Screening for somatic mutations in cancer has become integral to diagnostic and target evaluation for personalized therapeutic approaches. arrayMap is a curated oncogenomic resource, focusing on copy number aberration (CNA) profiles derived from genomic arrays. The information has been processed from data accessed through NCBI’s Gene Expression Omnibus (GEO), EBI’s ArrayExpress, and, importantly, through targeted mining of publication data. Whereas this database is based on raw probe data sets, the parental project, Progenetix, allows for genome variant analysis from additional sources and serves as metadata reference.

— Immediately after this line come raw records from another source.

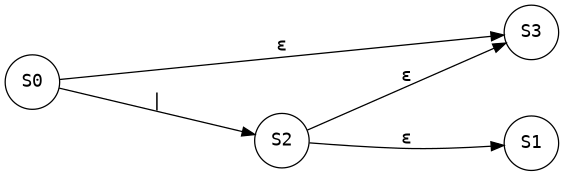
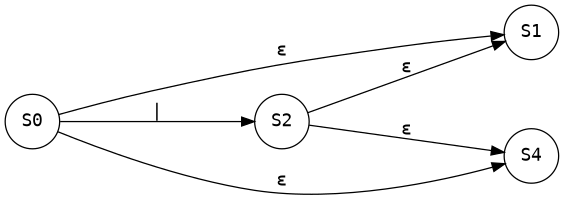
  digraph {
    fontname="DejaVu Sans Mono"
    nodesep=0.5
    rankdir=LR
    ranksep=2
    node [fontname="DejaVu Sans Mono" shape=circle]
    edge [fontname="DejaVu Sans Mono"]
    S0
    S1
-   S3
+   S3 [label=S4]
    S2
+   S0 -> S1 [label="ε"]
    S0 -> S3 [label="ε"]
    S0 -> S2 [label="\|"]
    S2 -> S1 [label="ε"]
    S2 -> S3 [label="ε"]
  }
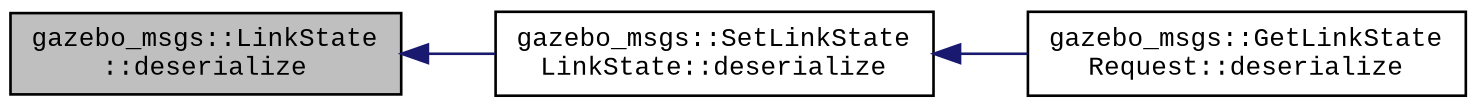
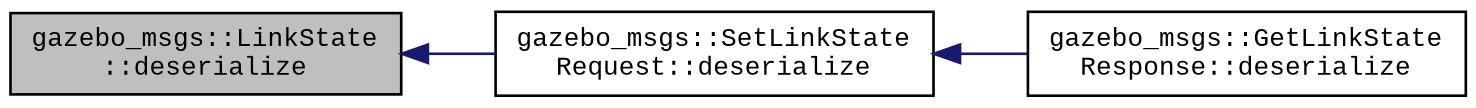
  digraph {
    fontname="Liberation Mono"
    rankdir=LR
    node [color=black fillcolor=white fontname="Liberation Mono" fontsize=10 shape=record style=filled]
    edge [color=midnightblue dir=back fontname="Liberation Mono" fontsize=10 labelfontname=Helvetica labelfontsize=10 style=solid]
    n1 [fillcolor=grey75 fontcolor=black height=0.2 label="gazebo_msgs::LinkState\l::deserialize" width=0.4]
-   n2 [height=0.2 label="gazebo_msgs::SetLinkState\lLinkState::deserialize" width=0.4]
-   n3 [height=0.2 label="gazebo_msgs::GetLinkState\lRequest::deserialize" width=0.4]
+   n2 [height=0.2 label="gazebo_msgs::SetLinkState\lRequest::deserialize" width=0.4]
+   n3 [height=0.2 label="gazebo_msgs::GetLinkState\lResponse::deserialize" width=0.4]
    n1 -> n2
    n2 -> n3
  }
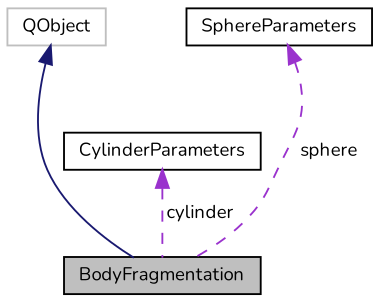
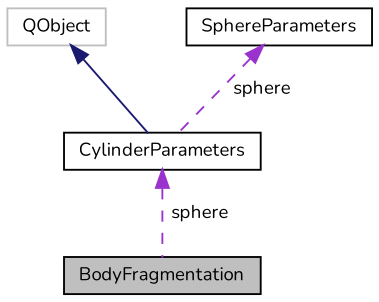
  digraph {
    fontname=Nunito
    rankdir=TB
    node [color=black fillcolor=white fontname=Nunito fontsize=10 shape=record style=filled]
    edge [color=darkorchid3 dir=back fontname=Nunito fontsize=10 labelfontname=Helvetica labelfontsize=10 style=dashed]
    n1 [fillcolor=grey75 fontcolor=black height=0.2 label=BodyFragmentation width=0.4]
    n2 [color=grey75 height=0.2 label=QObject width=0.4]
    n3 [height=0.2 label=CylinderParameters width=0.4]
    n4 [height=0.2 label=SphereParameters width=0.4]
-   n2 -> n1 [color=midnightblue style=solid]
-   n3 -> n1 [label=" cylinder"]
-   n4 -> n1 [label=" sphere"]
+   n2 -> n3 [color=midnightblue style=solid]
+   n3 -> n1 [label=" sphere"]
+   n4 -> n3 [label=" sphere"]
  }
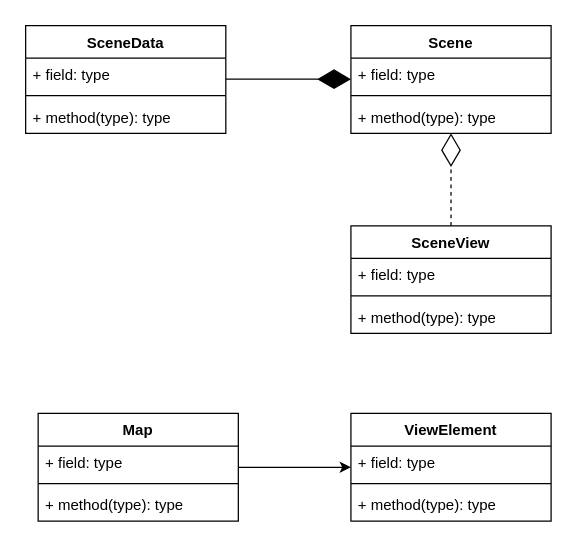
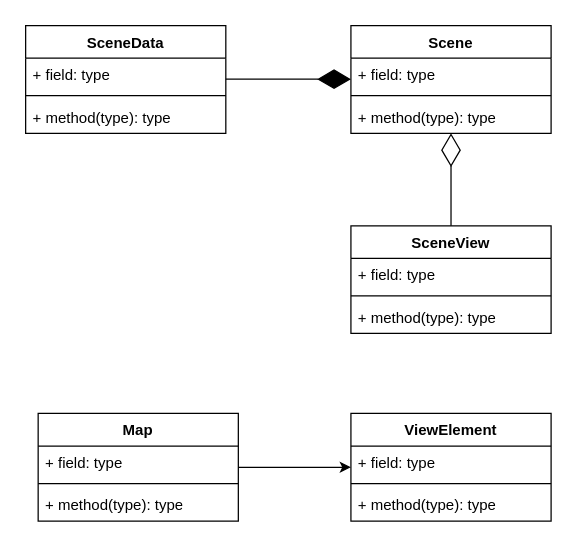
  <mxCell id="0" />
  <mxCell id="1" parent="0" />
  <mxCell id="2" value="Scene" style="swimlane;fontStyle=1;align=center;verticalAlign=top;childLayout=stackLayout;horizontal=1;startSize=26;horizontalStack=0;resizeParent=1;resizeParentMax=0;resizeLast=0;collapsible=1;marginBottom=0;whiteSpace=wrap;html=1;" parent="1" vertex="1"><mxGeometry x="280" y="20" width="160" height="86" as="geometry" /></mxCell>
  <mxCell id="3" value="+ field: type" style="text;strokeColor=none;fillColor=none;align=left;verticalAlign=top;spacingLeft=4;spacingRight=4;overflow=hidden;rotatable=0;points=[[0,0.5],[1,0.5]];portConstraint=eastwest;whiteSpace=wrap;html=1;" parent="2" vertex="1"><mxGeometry y="26" width="160" height="26" as="geometry" /></mxCell>
  <mxCell id="4" value="" style="line;strokeWidth=1;fillColor=none;align=left;verticalAlign=middle;spacingTop=-1;spacingLeft=3;spacingRight=3;rotatable=0;labelPosition=right;points=[];portConstraint=eastwest;strokeColor=inherit;" parent="2" vertex="1"><mxGeometry y="52" width="160" height="8" as="geometry" /></mxCell>
  <mxCell id="5" value="+ method(type): type" style="text;strokeColor=none;fillColor=none;align=left;verticalAlign=top;spacingLeft=4;spacingRight=4;overflow=hidden;rotatable=0;points=[[0,0.5],[1,0.5]];portConstraint=eastwest;whiteSpace=wrap;html=1;" parent="2" vertex="1"><mxGeometry y="60" width="160" height="26" as="geometry" /></mxCell>
  <mxCell id="6" value="SceneView" style="swimlane;fontStyle=1;align=center;verticalAlign=top;childLayout=stackLayout;horizontal=1;startSize=26;horizontalStack=0;resizeParent=1;resizeParentMax=0;resizeLast=0;collapsible=1;marginBottom=0;whiteSpace=wrap;html=1;" parent="1" vertex="1"><mxGeometry x="280" y="180" width="160" height="86" as="geometry" /></mxCell>
  <mxCell id="7" value="+ field: type" style="text;strokeColor=none;fillColor=none;align=left;verticalAlign=top;spacingLeft=4;spacingRight=4;overflow=hidden;rotatable=0;points=[[0,0.5],[1,0.5]];portConstraint=eastwest;whiteSpace=wrap;html=1;" parent="6" vertex="1"><mxGeometry y="26" width="160" height="26" as="geometry" /></mxCell>
  <mxCell id="8" value="" style="line;strokeWidth=1;fillColor=none;align=left;verticalAlign=middle;spacingTop=-1;spacingLeft=3;spacingRight=3;rotatable=0;labelPosition=right;points=[];portConstraint=eastwest;strokeColor=inherit;" parent="6" vertex="1"><mxGeometry y="52" width="160" height="8" as="geometry" /></mxCell>
  <mxCell id="9" value="+ method(type): type" style="text;strokeColor=none;fillColor=none;align=left;verticalAlign=top;spacingLeft=4;spacingRight=4;overflow=hidden;rotatable=0;points=[[0,0.5],[1,0.5]];portConstraint=eastwest;whiteSpace=wrap;html=1;" parent="6" vertex="1"><mxGeometry y="60" width="160" height="26" as="geometry" /></mxCell>
- <mxCell id="10" value="" style="endArrow=diamondThin;endFill=0;endSize=24;html=1;rounded=0;entryX=0.5;entryY=1;entryDx=0;entryDy=0;dashed=1;" parent="1" source="6" target="2" edge="1"><mxGeometry width="160" relative="1" as="geometry"><mxPoint x="280" y="240" as="sourcePoint" /><mxPoint x="440" y="240" as="targetPoint" /></mxGeometry></mxCell>
+ <mxCell id="10" value="" style="endArrow=diamondThin;endFill=0;endSize=24;html=1;rounded=0;entryX=0.5;entryY=1;entryDx=0;entryDy=0;" parent="1" source="6" target="2" edge="1"><mxGeometry width="160" relative="1" as="geometry"><mxPoint x="280" y="240" as="sourcePoint" /><mxPoint x="440" y="240" as="targetPoint" /></mxGeometry></mxCell>
  <mxCell id="11" value="ViewElement" style="swimlane;fontStyle=1;align=center;verticalAlign=top;childLayout=stackLayout;horizontal=1;startSize=26;horizontalStack=0;resizeParent=1;resizeParentMax=0;resizeLast=0;collapsible=1;marginBottom=0;whiteSpace=wrap;html=1;" parent="1" vertex="1"><mxGeometry x="280" y="330" width="160" height="86" as="geometry" /></mxCell>
  <mxCell id="12" value="+ field: type" style="text;strokeColor=none;fillColor=none;align=left;verticalAlign=top;spacingLeft=4;spacingRight=4;overflow=hidden;rotatable=0;points=[[0,0.5],[1,0.5]];portConstraint=eastwest;whiteSpace=wrap;html=1;" parent="11" vertex="1"><mxGeometry y="26" width="160" height="26" as="geometry" /></mxCell>
  <mxCell id="13" value="" style="line;strokeWidth=1;fillColor=none;align=left;verticalAlign=middle;spacingTop=-1;spacingLeft=3;spacingRight=3;rotatable=0;labelPosition=right;points=[];portConstraint=eastwest;strokeColor=inherit;" parent="11" vertex="1"><mxGeometry y="52" width="160" height="8" as="geometry" /></mxCell>
  <mxCell id="14" value="+ method(type): type" style="text;strokeColor=none;fillColor=none;align=left;verticalAlign=top;spacingLeft=4;spacingRight=4;overflow=hidden;rotatable=0;points=[[0,0.5],[1,0.5]];portConstraint=eastwest;whiteSpace=wrap;html=1;" parent="11" vertex="1"><mxGeometry y="60" width="160" height="26" as="geometry" /></mxCell>
  <mxCell id="15" value="SceneData" style="swimlane;fontStyle=1;align=center;verticalAlign=top;childLayout=stackLayout;horizontal=1;startSize=26;horizontalStack=0;resizeParent=1;resizeParentMax=0;resizeLast=0;collapsible=1;marginBottom=0;whiteSpace=wrap;html=1;" parent="1" vertex="1"><mxGeometry x="20" y="20" width="160" height="86" as="geometry" /></mxCell>
  <mxCell id="16" value="+ field: type" style="text;strokeColor=none;fillColor=none;align=left;verticalAlign=top;spacingLeft=4;spacingRight=4;overflow=hidden;rotatable=0;points=[[0,0.5],[1,0.5]];portConstraint=eastwest;whiteSpace=wrap;html=1;" parent="15" vertex="1"><mxGeometry y="26" width="160" height="26" as="geometry" /></mxCell>
  <mxCell id="17" value="" style="line;strokeWidth=1;fillColor=none;align=left;verticalAlign=middle;spacingTop=-1;spacingLeft=3;spacingRight=3;rotatable=0;labelPosition=right;points=[];portConstraint=eastwest;strokeColor=inherit;" parent="15" vertex="1"><mxGeometry y="52" width="160" height="8" as="geometry" /></mxCell>
  <mxCell id="18" value="+ method(type): type" style="text;strokeColor=none;fillColor=none;align=left;verticalAlign=top;spacingLeft=4;spacingRight=4;overflow=hidden;rotatable=0;points=[[0,0.5],[1,0.5]];portConstraint=eastwest;whiteSpace=wrap;html=1;" parent="15" vertex="1"><mxGeometry y="60" width="160" height="26" as="geometry" /></mxCell>
  <mxCell id="19" value="" style="endArrow=diamondThin;endFill=1;endSize=24;html=1;rounded=0;entryX=0;entryY=0.645;entryDx=0;entryDy=0;entryPerimeter=0;" parent="1" target="3" edge="1"><mxGeometry width="160" relative="1" as="geometry"><mxPoint x="180" y="62.76" as="sourcePoint" /><mxPoint x="260" y="62.76" as="targetPoint" /></mxGeometry></mxCell>
  <mxCell id="20" value="Map" style="swimlane;fontStyle=1;align=center;verticalAlign=top;childLayout=stackLayout;horizontal=1;startSize=26;horizontalStack=0;resizeParent=1;resizeParentMax=0;resizeLast=0;collapsible=1;marginBottom=0;whiteSpace=wrap;html=1;" parent="1" vertex="1"><mxGeometry x="30" y="330" width="160" height="86" as="geometry" /></mxCell>
  <mxCell id="21" value="+ field: type" style="text;strokeColor=none;fillColor=none;align=left;verticalAlign=top;spacingLeft=4;spacingRight=4;overflow=hidden;rotatable=0;points=[[0,0.5],[1,0.5]];portConstraint=eastwest;whiteSpace=wrap;html=1;" parent="20" vertex="1"><mxGeometry y="26" width="160" height="26" as="geometry" /></mxCell>
  <mxCell id="22" value="" style="line;strokeWidth=1;fillColor=none;align=left;verticalAlign=middle;spacingTop=-1;spacingLeft=3;spacingRight=3;rotatable=0;labelPosition=right;points=[];portConstraint=eastwest;strokeColor=inherit;" parent="20" vertex="1"><mxGeometry y="52" width="160" height="8" as="geometry" /></mxCell>
  <mxCell id="23" value="+ method(type): type" style="text;strokeColor=none;fillColor=none;align=left;verticalAlign=top;spacingLeft=4;spacingRight=4;overflow=hidden;rotatable=0;points=[[0,0.5],[1,0.5]];portConstraint=eastwest;whiteSpace=wrap;html=1;" parent="20" vertex="1"><mxGeometry y="60" width="160" height="26" as="geometry" /></mxCell>
  <mxCell id="24" style="edgeStyle=orthogonalEdgeStyle;rounded=0;orthogonalLoop=1;jettySize=auto;html=1;exitX=1;exitY=0.5;exitDx=0;exitDy=0;entryX=0;entryY=0.654;entryDx=0;entryDy=0;entryPerimeter=0;" parent="1" source="20" target="12" edge="1"><mxGeometry relative="1" as="geometry" /></mxCell>
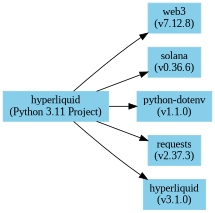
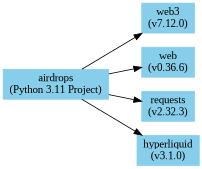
  digraph {
    fontname="Liberation Serif"
    rankdir=LR
    node [color=skyblue fontname="Liberation Serif" shape=box style=filled]
    edge [fontname="Liberation Serif"]
-   n1 [label="hyperliquid\n(Python 3.11 Project)"]
-   n2 [label="web3\n(v7.12.8)"]
-   n3 [label="solana\n(v0.36.6)"]
-   n4 [label="python-dotenv\n(v1.1.0)"]
-   n5 [label="requests\n(v2.37.3)"]
+   n1 [label="airdrops\n(Python 3.11 Project)"]
+   n2 [label="web3\n(v7.12.0)"]
+   n3 [label="web\n(v0.36.6)"]
+   n5 [label="requests\n(v2.32.3)"]
    n6 [label="hyperliquid\n(v3.1.0)"]
    n1 -> n2
    n1 -> n3
-   n1 -> n4
    n1 -> n5
    n1 -> n6
  }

arrayMap underwent improvements to facilitate meta-analysis of cancer related genome data and clinical use, such as the adoption of a hierarchical schema representation and expansion of the data. The resulting, comprehensive resource consisting of Progenetix and arrayMap contains information for more than 400 ICD-O entities and 63’000 genomic array profiles. For interoperability of clinical data efforts are done inn data standardization. Existing standards such as ICD-O have proven to give a good description of a cancer entity based on the morphology and topography of the sample, but of interested is to move into ontology codes that provide hierarchical reference terminology such as NCIt neoplasm core.
For the integrative analysis of distributed data resources necessary for precision oncology research, translation between different standards used in local and external resources is needed, using ontology mappings to allow for different vocabularies. Our work contributes to cross-resource mapping of cancer classifications, providing both suitable input for mapping services as well as testing new paradigms for data integration in biomedical settings. However, further curation of vocabularies is needed, for instance using mapping concepts beyond single point-to-point assertions.